Tuesday, October 19, 2004

Fathers' day out

The Farmers’ Market at the Collingwood Children’s Farm is one of those places where you see a lot of fathers out with their kids. On the second Saturday of each month, the Farm sees a phenomenon that is increasing throughout parts of Melbourne: men proudly in charge of their young children while they shop, showing their kids the goats, chickens and pigs, or minding the kids while their partners either shop or rest. The men’s ages vary, and they range from your professional types to your inner-city ‘alternatives’. From little bubs in pouches slung off their young father’s shoulders, to five-year-olds running away from dads with peals of laughter, to the eight-year-old negotiating which drink he can get his dad to buy from the juice stand, there are children of all ages holding, or escaping, the attention of their fathers.

If the debates in the Australian media about how far men are actually prepared to be active as fathers and put in the time caring for their children are any thing to go buy, then the Collingwood Children’ Farm experience is an aberration. The cynics say these are just ‘weekend’ Dads who enjoy the occasional easy leisure activities with their kids while they let Mum sleep-in on the weekend. A common perception is that fathers still don’t put in the hard yards with child-rearing during the week or outside of leisure activities, leaving their partners to organise child care, volunteer for canteen duty at primary school, or read with their kids, on top of running the house. I don’t think that this is the case anymore. The scenes at Collingwood, while replicated replicate throughout Melbourne, are only the public expression of a growing trend of men taking on more and more responsibility for raising their children, and relishing it!

I see it amongst my friends who have children: men who have been active in raising of their children since they were born, who juggle the demands of their jobs with those of their households, and for who being an active father is very much a part of who they are, and how they see themselves as men. Many are making the necessary sacrifices that women have long been forced to cop: taking on part-time jobs, studying part-time, or resisting the pursuit of full-blown career paths, so that they can have the time to spend with their young children, and share the load of caring with the mothers of their children. These men have been the inspiration and role models for my own choices and practices in my parenting – what I want for my son, from my working life, and the choices I’ve made about study and work. I think its time they were acknowledged too.

2 Comments:

At February 19, 2007 2:17 pm, Blogger cristy said...

That is really good news Mark. I would agree with you that things do seem to be moving further and further in that direction for a growing section of men. My husband will certainly be a 'father-first' from the beginning, which I think is great for all three of us.

 
At February 19, 2007 2:43 pm, Blogger Mark Lawrence said...

Hi cristy, I'm sure P is going to love being a dad, and love spending time with your kid(s).

I don't know if I'd say the gender-parenting change is a tide, but it is surely growing.

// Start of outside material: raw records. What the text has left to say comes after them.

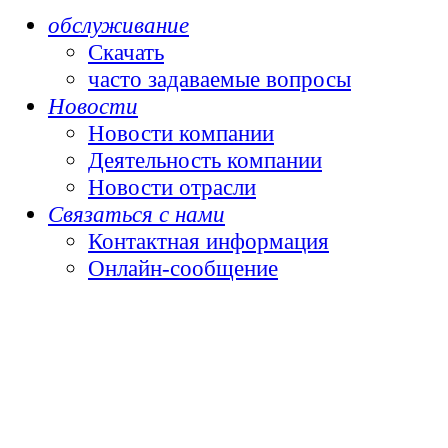
обслуживание
Скачать
часто задаваемые вопросы
Новости
Новости компании
Деятельность компании
Новости отрасли
Связаться с нами
Контактная информация
Онлайн-сообщение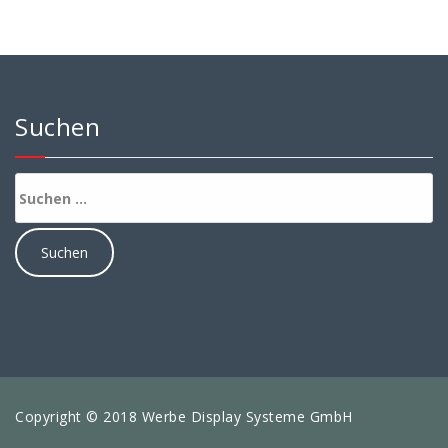
Suchen
Suchen
nach:
Copyright © 2018 Werbe Display Systeme GmbH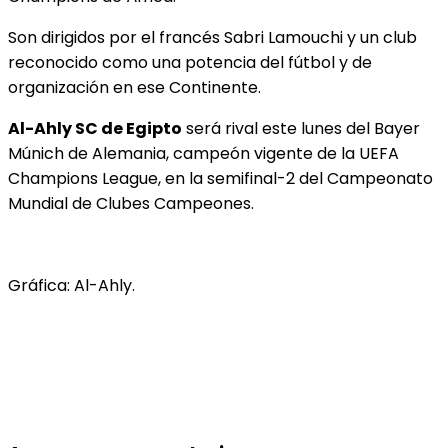
Son dirigidos por el francés Sabri Lamouchi y un club
reconocido como una potencia del fútbol y de
organización en ese Continente.
Al-Ahly SC de Egipto
será rival este lunes del Bayer
Múnich de Alemania, campeón vigente de la UEFA
Champions League, en la semifinal-2 del Campeonato
Mundial de Clubes Campeones.
Gráfica: Al-Ahly.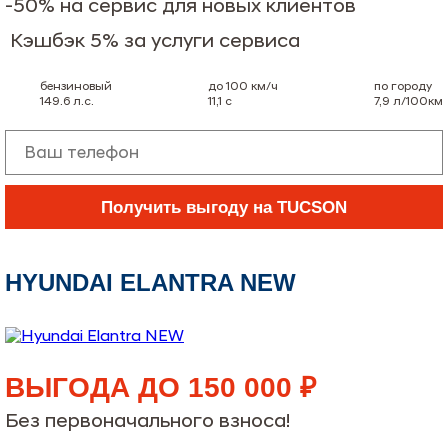
-50% на сервис для новых клиентов
Кэшбэк 5% за услуги сервиса
бензиновый
до 100 км/ч
по городу
149.6
л.с.
11,1
с
7,9
л/100км
Получить выгоду на TUCSON
HYUNDAI ELANTRA NEW
ВЫГОДА ДО 150 000 ₽
Без первоначального взноса!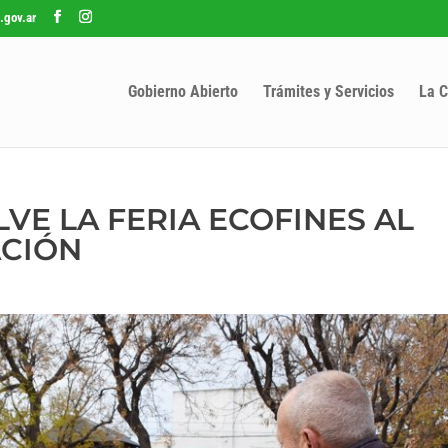
.gov.ar
Gobierno Abierto
Trámites y Servicios
La C
VE LA FERIA ECOFINES AL
ACIÓN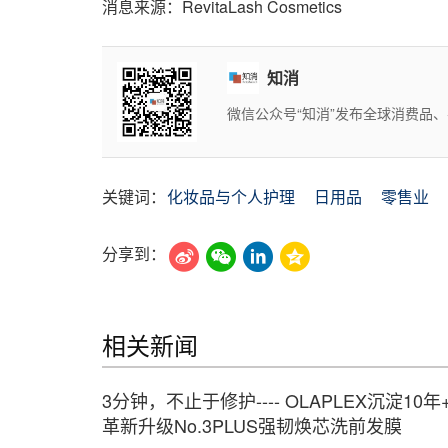
消息来源：RevitaLash Cosmetics
知消
微信公众号“知消”发布全球消费品
关键词：
化妆品与个人护理
日用品
零售业
分享到：
相关新闻
3分钟，不止于修护---- OLAPLEX沉淀10年+[
革新升级No.3PLUS强韧焕芯洗前发膜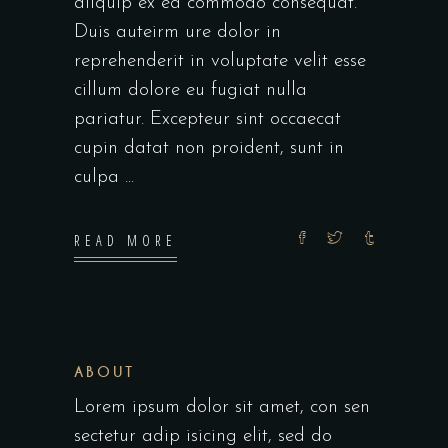
aliquip ex ea commodo consequat.
Duis auteirm ure dolor in
reprehenderit in voluptate velit esse
cillum dolore eu fugiat nulla
pariatur. Excepteur sint occaecat
cupin datat non proident, sunt in
culpa
READ MORE
ABOUT
Lorem ipsum dolor sit amet, con sen
sectetur adip isicing elit, sed do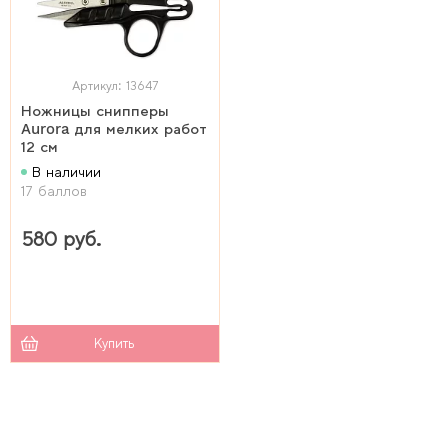
Артикул: 13647
Ножницы снипперы
Aurora для мелких работ
12 см
В наличии
17 баллов
580 руб.
Купить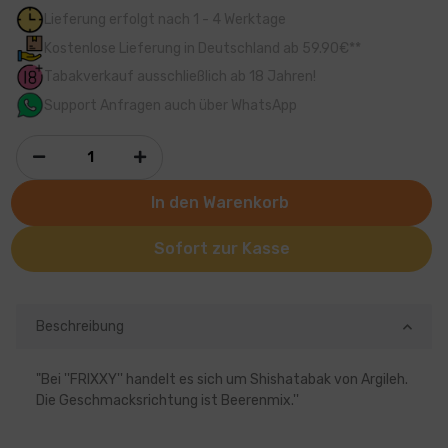
Lieferung erfolgt nach 1 - 4 Werktage
Kostenlose Lieferung in Deutschland ab 59.90€**
Tabakverkauf ausschließlich ab 18 Jahren!
Support Anfragen auch über WhatsApp
In den Warenkorb
Sofort zur Kasse
Beschreibung
"Bei ''FRIXXY'' handelt es sich um Shishatabak von Argileh.
Die Geschmacksrichtung ist Beerenmix.''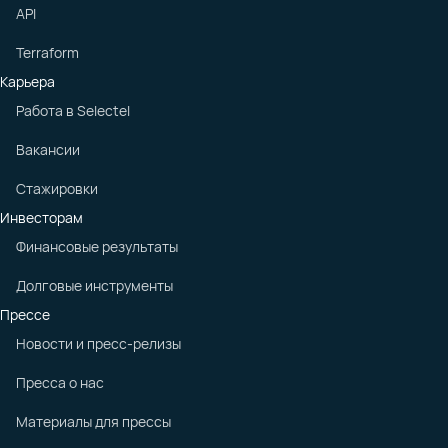
API
Terraform
Карьера
Работа в Selectel
Вакансии
Стажировки
Инвесторам
Финансовые результаты
Долговые инструменты
Прессе
Новости и пресс-релизы
Пресса о нас
Материалы для прессы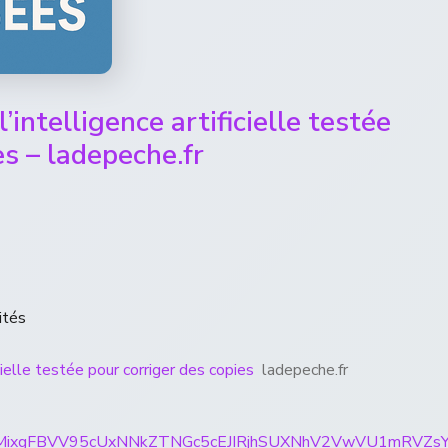
’intelligence artificielle testée
es – ladepeche.fr
ités
icielle testée pour corriger des copies
ladepeche.fr
ticles/CBMixgFBVV95cUxNNkZTNGc5cEJIRjhSUXNhV2Vw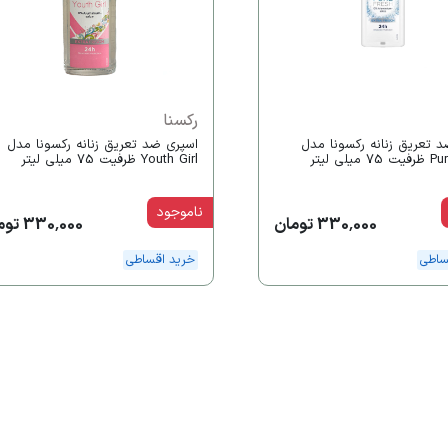
رکسنا
 تعریق زنانه رکسونا مدل
اسپری ضد تعریق زنانه رکسونا مدل
یلی لیتر
Youth Girl ظرفیت 75 میلی لیتر
ناموجود
330,000 تومان
330,000 تومان
ساطی
خرید اقساطی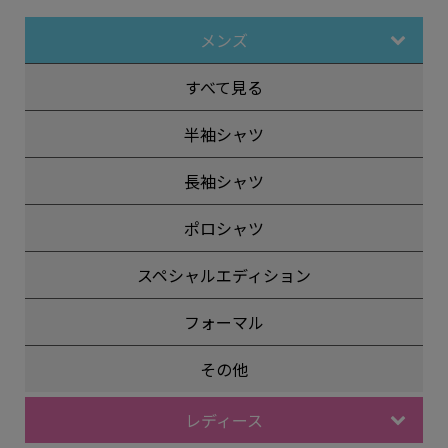
メンズ
すべて見る
半袖シャツ
長袖シャツ
ポロシャツ
スペシャルエディション
フォーマル
その他
レディース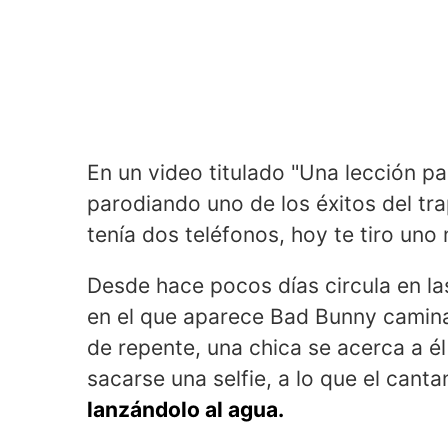
En un video titulado "Una lección p
parodiando uno de los éxitos del tra
tenía dos teléfonos, hoy te tiro uno 
Desde hace pocos días circula en la
en el que aparece Bad Bunny camina
de repente, una chica se acerca a él 
sacarse una selfie, a lo que el cant
lanzándolo al agua.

BTW, this is one of my earlier blog posts – I was just checking if my switch to 'new' Blogger kept my archives intact, and I messed around with the post's publishing. (it is still correctly date-stamped, though). If either of you are interested in some 'recent' topics on fathers and fathering, take a look here, here, and here. For a start...

Now that I've got labels, I will need to spend some time applying the 'fathers' label to these posts, so that they'll be easier to find! (but where to find the time?)

Hope things are going well with third pea!